Sailing Far Out in the Pacific

I am Fr. Niccolo Florencio, an ITI graduate of the STM class of 2015. I work in campus ministry and teach theology, humanities, and social science at Saint Joseph College. I also serve as a seminary spiritual director and lead the diocesan ministry to Filipino migrants and seafarers. In addition, I have been appointed exorcist, a role in which I likely take after my former Rector and revered mentor, Msgr. Larry Hogan, chief exorcist of the Archdiocese of Vienna.

The Church in the Philippines is relatively young, having been planted in Asia’s only Catholic nation when the Spaniards reached its lush shores 500 years ago in 1521. Called to serve in the Diocese of Maasin, which covers the southern part of the island of Leyte, itself of immense historic value in the annals of World War II, I find myself tapping into the ‘mother lode’ of our Catholic Faith.

Falling within our diocesan jurisdiction is the island of Limasawa where, if the country’s finest historical research is to be believed, the First Mass of Easter Sunday was celebrated on March 31, 1521. And, insofar as the Eucharist is to be always front and center of our ecclesial life, I guess it is only fitting to just be in awe of standing on ‘ground zero’ of Christian discipleship— where it all happened, going back half a millennium. And, now, moving forward, this is where things are still happening, for the good of souls and of Holy Mother Church.  

Those wonderful, if at times somewhat daunting, years spent in the ITI Formation Program, under the spiritual leadership of Msgr. Larry Hogan, nurtured the vocation I have received from God.
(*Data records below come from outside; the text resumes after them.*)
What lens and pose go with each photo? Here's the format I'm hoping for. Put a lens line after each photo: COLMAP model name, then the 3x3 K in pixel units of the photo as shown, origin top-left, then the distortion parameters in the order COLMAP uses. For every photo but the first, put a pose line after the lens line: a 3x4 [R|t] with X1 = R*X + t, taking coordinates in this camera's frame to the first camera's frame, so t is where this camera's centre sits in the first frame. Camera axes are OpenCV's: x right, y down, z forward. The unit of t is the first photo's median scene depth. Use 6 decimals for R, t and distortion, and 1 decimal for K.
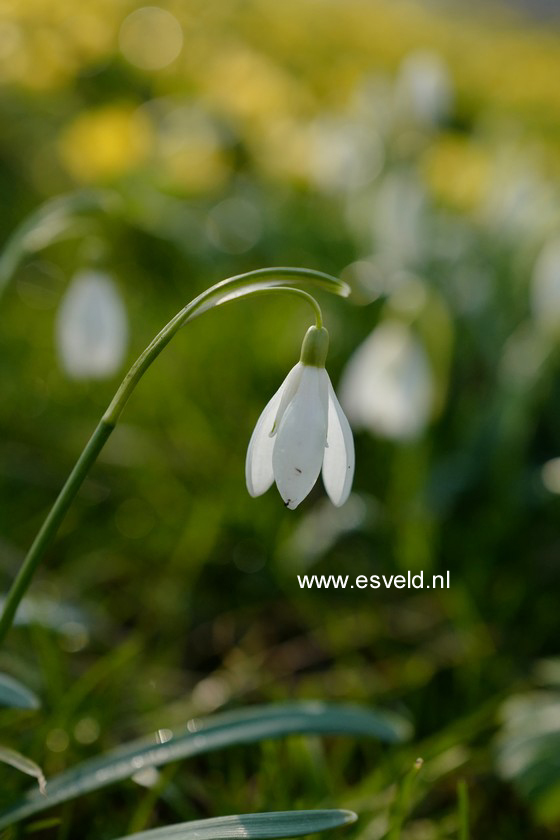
lens RADIAL K [[1123.5, 0, 280.0], [0, 1123.5, 420.0], [0, 0, 1]] dist [-0.011457, -0.040417]
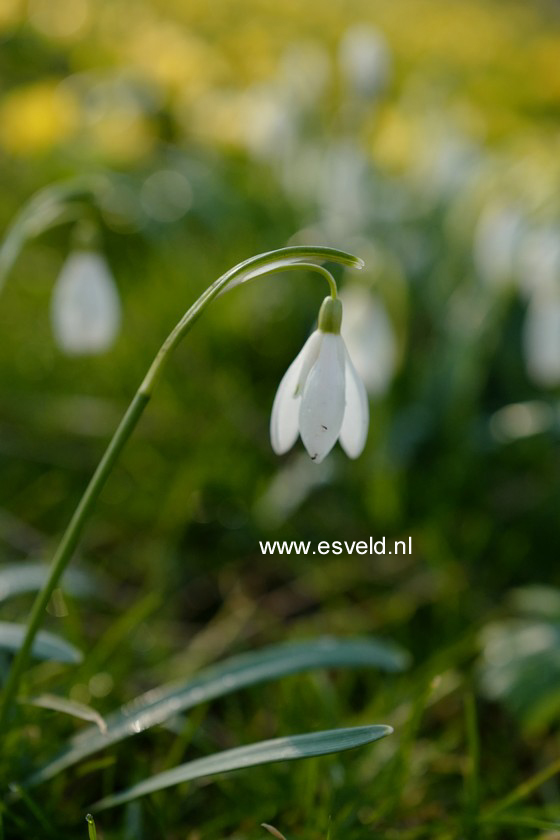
lens RADIAL K [[1123.5, 0, 280.0], [0, 1123.5, 420.0], [0, 0, 1]] dist [-0.011457, -0.040417]
pose [[0.995184, -0.056943, 0.079791, -0.080032], [0.054162, 0.997862, 0.036586, -0.003901], [-0.081704, -0.032089, 0.996140, -0.074214]]
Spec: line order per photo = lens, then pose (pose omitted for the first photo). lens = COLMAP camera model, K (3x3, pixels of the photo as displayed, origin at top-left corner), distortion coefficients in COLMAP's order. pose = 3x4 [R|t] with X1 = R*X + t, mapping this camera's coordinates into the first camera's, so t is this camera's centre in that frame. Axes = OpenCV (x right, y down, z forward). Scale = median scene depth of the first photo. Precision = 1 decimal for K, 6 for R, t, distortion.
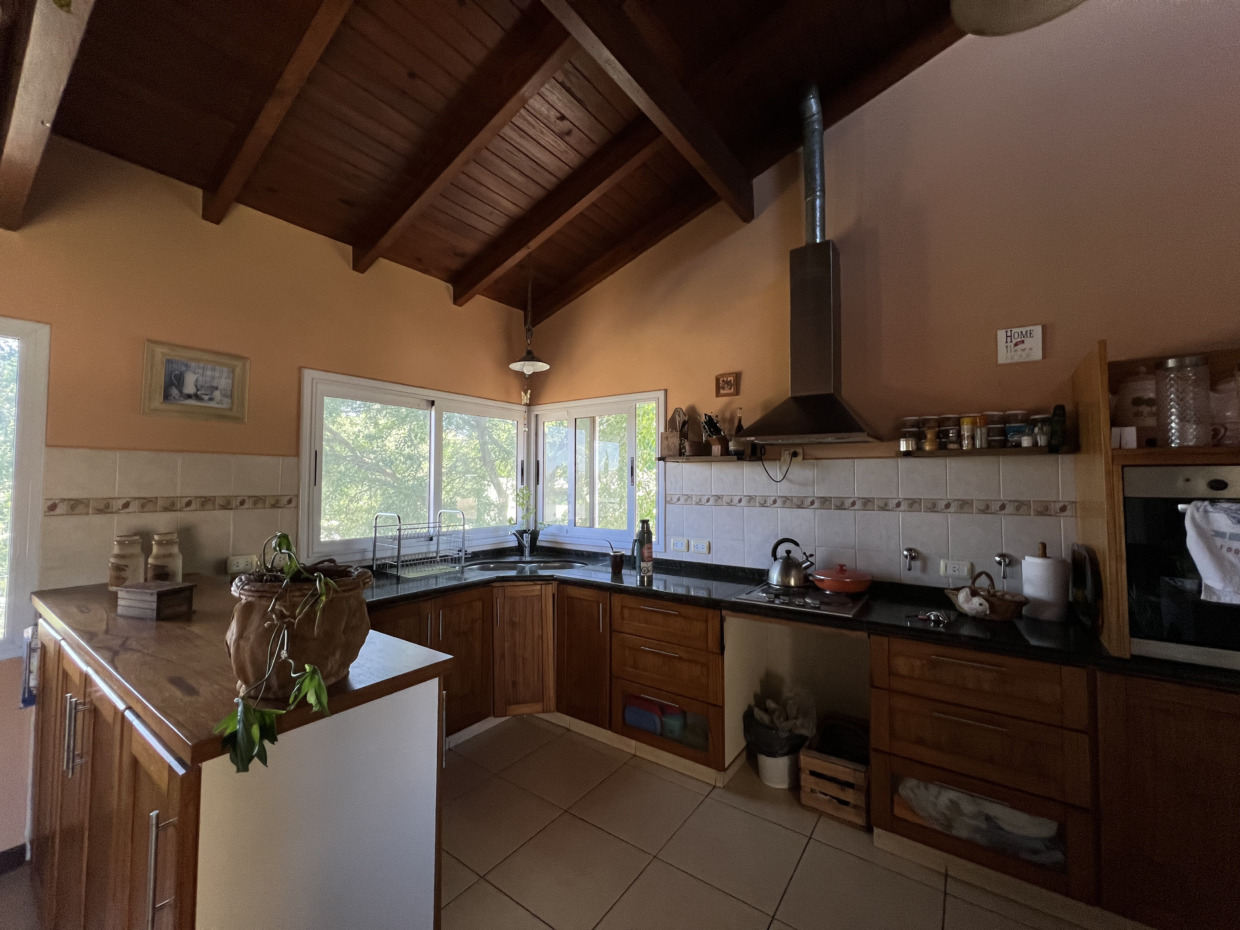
lens RADIAL K [[495.5, 0, 612.9], [0, 495.5, 461.4], [0, 0, 1]] dist [-0.006132, 0.002107]
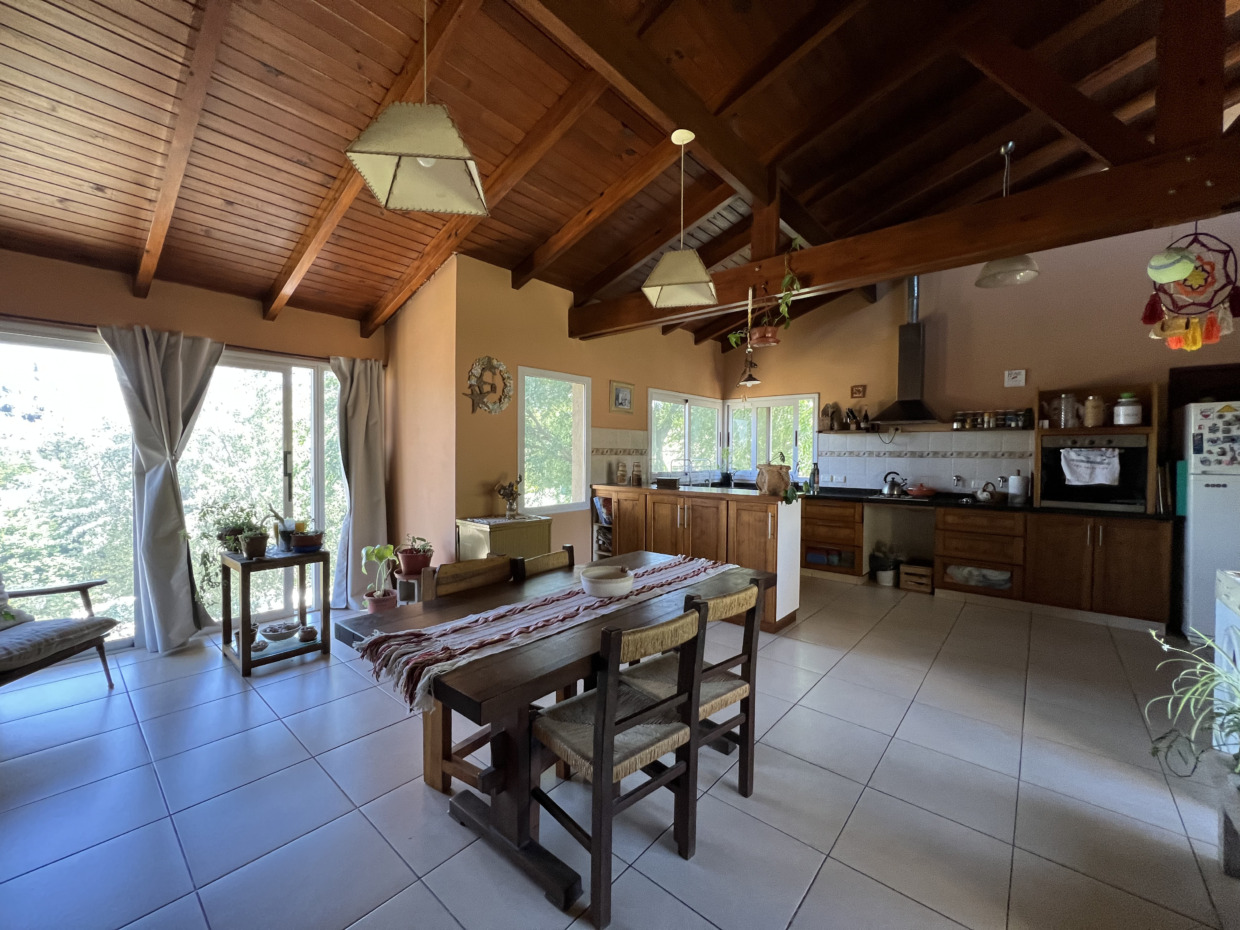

Although perhaps a novelty to most seminarians in the Latin rite, the ‘idiorhythmic’ pattern of formation in place that is characteristic of much of Eastern monasticism, along with the synodal approach to common life, afforded me a mature living out of my priestly consecration. The rigors of the academic life, I was only too happy to realize, were not to be an end in themselves, but they were like the lifting force needed for an ascent of the heart, mind, and soul to the Truth. Our studies, I must say, truly favored the life of contemplation that has become all the more essential to my active mission as a priest today.

Ordained to the priesthood a year before graduation, I was blessed to serve in the Archdiocese of Vienna in the capacity of guest chaplain, both in the Parish of St. John the Baptist in Trumau (as I would like to think, in return for the warm local welcome I had enjoyed during the past four years) as well as in the neighboring Parish of St. Christopher in Baden. It was towards the end of my final year that I hurriedly finished writing my thesis on Joseph Ratzinger’s doctrine on conscience, which turned out to be a very rewarding endeavor. I am glad that I picked the topic and got to peer into Pope Benedict XVI’s treasure trove of a mind, for there I found the best ingredients that would become the ‘main course’ of what I have been constantly feeding the Lord’s flock ever since through preaching and instruction.
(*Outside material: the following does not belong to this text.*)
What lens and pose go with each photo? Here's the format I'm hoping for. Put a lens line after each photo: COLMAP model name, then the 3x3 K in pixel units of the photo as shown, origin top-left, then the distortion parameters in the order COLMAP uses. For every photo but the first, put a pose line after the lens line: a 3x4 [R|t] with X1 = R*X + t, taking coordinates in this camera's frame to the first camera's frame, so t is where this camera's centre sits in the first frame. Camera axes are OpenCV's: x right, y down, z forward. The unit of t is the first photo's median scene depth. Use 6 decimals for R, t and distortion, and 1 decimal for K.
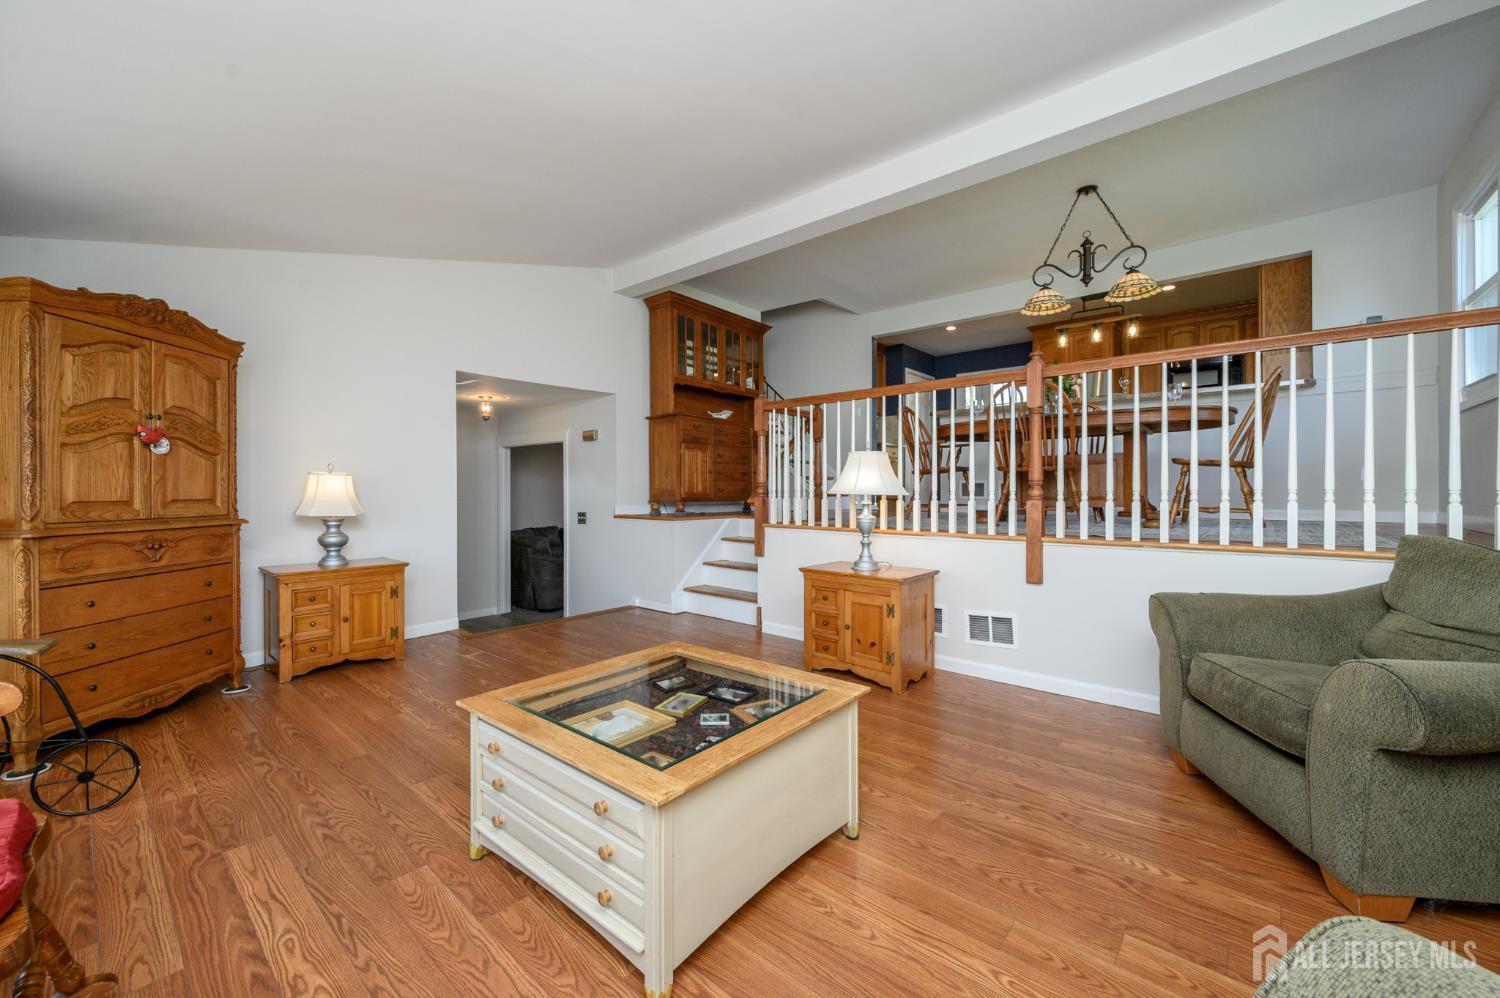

I recall how, once, when I was newly arrived to the ITI and was walking out the main gate of the Schloss after the first couple of classes that day, I was startled to hear Fr. Juraj Terek, longtime chaplain at the ITI, probably taking notice of my pensive mood, cheerfully exclaim, “It is good for you to be here!” while waving both his arms in the air. I believe it was something that came straight out of Heaven just when I was starting to regret the decision to leave home and go to some place far, far away. Coming to ITI was good for me and, I am sure, for countless others, who walked, and ran, and danced, and even laughed out loud, through its hallowed halls. It truly was a great experience, and an excellent choice!